▸ **Problem details**:
Lines from the beginning of the data below through the one containing "Page size: 1241x1754." are to be printed exactly as they appear.
· · · · ·
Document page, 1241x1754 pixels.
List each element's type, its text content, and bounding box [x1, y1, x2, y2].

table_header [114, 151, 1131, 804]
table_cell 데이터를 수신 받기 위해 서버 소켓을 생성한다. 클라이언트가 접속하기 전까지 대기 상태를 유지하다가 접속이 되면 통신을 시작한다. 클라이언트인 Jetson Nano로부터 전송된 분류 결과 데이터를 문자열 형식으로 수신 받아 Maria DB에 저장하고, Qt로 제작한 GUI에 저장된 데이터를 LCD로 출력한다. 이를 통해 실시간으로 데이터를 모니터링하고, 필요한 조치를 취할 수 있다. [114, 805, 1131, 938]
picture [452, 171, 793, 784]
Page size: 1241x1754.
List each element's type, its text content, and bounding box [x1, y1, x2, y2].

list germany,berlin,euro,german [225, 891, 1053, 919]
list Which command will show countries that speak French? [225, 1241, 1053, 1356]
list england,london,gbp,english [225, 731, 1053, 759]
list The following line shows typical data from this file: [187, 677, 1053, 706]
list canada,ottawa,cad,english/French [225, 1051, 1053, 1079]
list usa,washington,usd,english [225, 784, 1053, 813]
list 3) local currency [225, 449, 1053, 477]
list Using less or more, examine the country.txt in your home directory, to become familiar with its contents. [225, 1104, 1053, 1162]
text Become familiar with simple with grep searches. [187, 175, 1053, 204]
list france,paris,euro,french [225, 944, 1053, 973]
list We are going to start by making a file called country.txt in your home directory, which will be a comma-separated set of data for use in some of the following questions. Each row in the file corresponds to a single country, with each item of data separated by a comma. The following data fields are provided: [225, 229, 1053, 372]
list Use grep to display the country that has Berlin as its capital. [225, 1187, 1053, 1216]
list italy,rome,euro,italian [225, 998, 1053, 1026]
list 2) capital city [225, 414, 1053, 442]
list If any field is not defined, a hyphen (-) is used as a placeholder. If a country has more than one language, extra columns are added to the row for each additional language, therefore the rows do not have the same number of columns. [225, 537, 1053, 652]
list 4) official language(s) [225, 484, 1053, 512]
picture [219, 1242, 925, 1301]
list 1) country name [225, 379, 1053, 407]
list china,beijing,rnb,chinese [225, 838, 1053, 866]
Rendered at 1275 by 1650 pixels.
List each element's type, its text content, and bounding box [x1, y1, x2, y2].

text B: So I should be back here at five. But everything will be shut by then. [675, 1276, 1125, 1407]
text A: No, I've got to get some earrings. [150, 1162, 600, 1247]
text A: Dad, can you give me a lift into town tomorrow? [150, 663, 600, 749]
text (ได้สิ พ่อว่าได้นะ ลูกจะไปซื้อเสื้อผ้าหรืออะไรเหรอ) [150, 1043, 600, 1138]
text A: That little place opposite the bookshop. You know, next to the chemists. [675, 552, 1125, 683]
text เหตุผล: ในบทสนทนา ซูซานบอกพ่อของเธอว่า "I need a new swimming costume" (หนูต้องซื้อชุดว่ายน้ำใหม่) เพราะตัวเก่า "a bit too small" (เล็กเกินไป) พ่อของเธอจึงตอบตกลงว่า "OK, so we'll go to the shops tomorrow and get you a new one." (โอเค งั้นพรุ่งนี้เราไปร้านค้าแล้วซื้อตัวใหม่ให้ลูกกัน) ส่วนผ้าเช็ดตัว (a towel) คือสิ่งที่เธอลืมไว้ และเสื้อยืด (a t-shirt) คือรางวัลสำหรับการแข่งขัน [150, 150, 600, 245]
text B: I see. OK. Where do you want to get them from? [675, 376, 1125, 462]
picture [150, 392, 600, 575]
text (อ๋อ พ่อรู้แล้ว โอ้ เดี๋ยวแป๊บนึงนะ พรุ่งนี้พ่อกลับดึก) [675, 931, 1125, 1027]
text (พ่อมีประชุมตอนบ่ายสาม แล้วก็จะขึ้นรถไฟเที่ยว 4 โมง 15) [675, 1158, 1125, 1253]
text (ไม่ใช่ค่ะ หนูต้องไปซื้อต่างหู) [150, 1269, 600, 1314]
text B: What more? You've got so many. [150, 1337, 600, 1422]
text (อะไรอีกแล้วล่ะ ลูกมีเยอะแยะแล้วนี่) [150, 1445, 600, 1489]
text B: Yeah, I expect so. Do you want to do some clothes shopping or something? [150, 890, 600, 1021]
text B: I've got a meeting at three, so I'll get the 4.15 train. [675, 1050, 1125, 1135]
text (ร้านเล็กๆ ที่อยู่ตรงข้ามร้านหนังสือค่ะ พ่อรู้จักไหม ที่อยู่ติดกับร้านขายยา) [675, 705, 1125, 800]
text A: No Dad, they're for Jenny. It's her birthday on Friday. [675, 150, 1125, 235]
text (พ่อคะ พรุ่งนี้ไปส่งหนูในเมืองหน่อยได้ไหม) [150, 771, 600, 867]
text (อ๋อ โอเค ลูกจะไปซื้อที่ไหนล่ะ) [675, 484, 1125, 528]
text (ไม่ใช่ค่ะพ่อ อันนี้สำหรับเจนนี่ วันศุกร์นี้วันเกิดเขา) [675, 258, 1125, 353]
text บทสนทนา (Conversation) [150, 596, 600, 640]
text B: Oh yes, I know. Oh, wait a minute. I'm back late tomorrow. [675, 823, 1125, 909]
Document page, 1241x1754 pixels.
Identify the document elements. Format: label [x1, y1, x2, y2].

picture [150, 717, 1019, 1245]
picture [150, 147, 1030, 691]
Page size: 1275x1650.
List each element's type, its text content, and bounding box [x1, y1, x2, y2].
· · · · ·
▸ **Your response**:
Document page, 1241x1754 pixels.
List each element's type, its text content, and bounding box [x1, y1, x2, y2].

table_header [114, 151, 1131, 804]
table_cell 데이터를 수신 받기 위해 서버 소켓을 생성한다. 클라이언트가 접속하기 전까지 대기 상태를 유지하다가 접속이 되면 통신을 시작한다. 클라이언트인 Jetson Nano로부터 전송된 분류 결과 데이터를 문자열 형식으로 수신 받아 Maria DB에 저장하고, Qt로 제작한 GUI에 저장된 데이터를 LCD로 출력한다. 이를 통해 실시간으로 데이터를 모니터링하고, 필요한 조치를 취할 수 있다. [114, 805, 1131, 938]
picture [452, 171, 793, 784]
Page size: 1241x1754.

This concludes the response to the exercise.